- [ЗАДАНИЕ]: Воспроизведите дословно часть приведенного ниже отрывка о творчестве Тютчева, которая начинается со слов «Тютчев примкнул к» и заканчивается словами «и пожираемая пучиной.».

- [ФРАГМЕНТ ДОКУМЕНТА]:
▼

Трудная полоса реакции, сближение с Шеллингом и немецкими реакционными романтиками, с которыми Тютчеву - дипломатическому служащему в Мюнхене, пришлось провести вместе многие годы, привели его к убеждению в бесплодности освободительных попыток, а революция 1848 года - к прославлению русского "утеса", о который разбиваются революционные волны европейского "моря".

Тютчев примкнул к славянофилам. Он уверовал в особую миссию "святой Руси". Но не политическая, а философская лирика сделала имя поэта знаменитым. Поэзия всепроникающей мысли, добирающейся до самого хаоса, лежащего, по его мнению, в основании мироздания, схватывающей диалектику природы и человеческого бытия ("Фонтан", "Из края в край", "Сижу задумчив и один", "Смотри, как запад разгорелся", "Близнецы", "О, как убийственно мы любим"),- вот главный нерв тютчевского творчества. Мыслью своей Тютчев охватывал все мироздание, представляя в единстве жизнь человеческую с жизнью природы. Но человек в картине вселенной, создаваемой Тютчевым,- не покоритель, не хозяин, а лишь частица, возникающая на время и пожираемая пучиной.

▲

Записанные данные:
▼

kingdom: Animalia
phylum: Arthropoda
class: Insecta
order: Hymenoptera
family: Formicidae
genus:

▲

- [ОТВЕТ К ЗАДАНИЮ]:
Тютчев примкнул к славянофилам. Он уверовал в особую миссию "святой Руси". Но не политическая, а философская лирика сделала имя поэта знаменитым. Поэзия всепроникающей мысли, добирающейся до самого хаоса, лежащего, по его мнению, в основании мироздания, схватывающей диалектику природы и человеческого бытия ("Фонтан", "Из края в край", "Сижу задумчив и один", "Смотри, как запад разгорелся", "Близнецы", "О, как убийственно мы любим"),- вот главный нерв тютчевского творчества. Мыслью своей Тютчев охватывал все мироздание, представляя в единстве жизнь человеческую с жизнью природы. Но человек в картине вселенной, создаваемой Тютчевым,- не покоритель, не хозяин, а лишь частица, возникающая на время и пожираемая пучиной.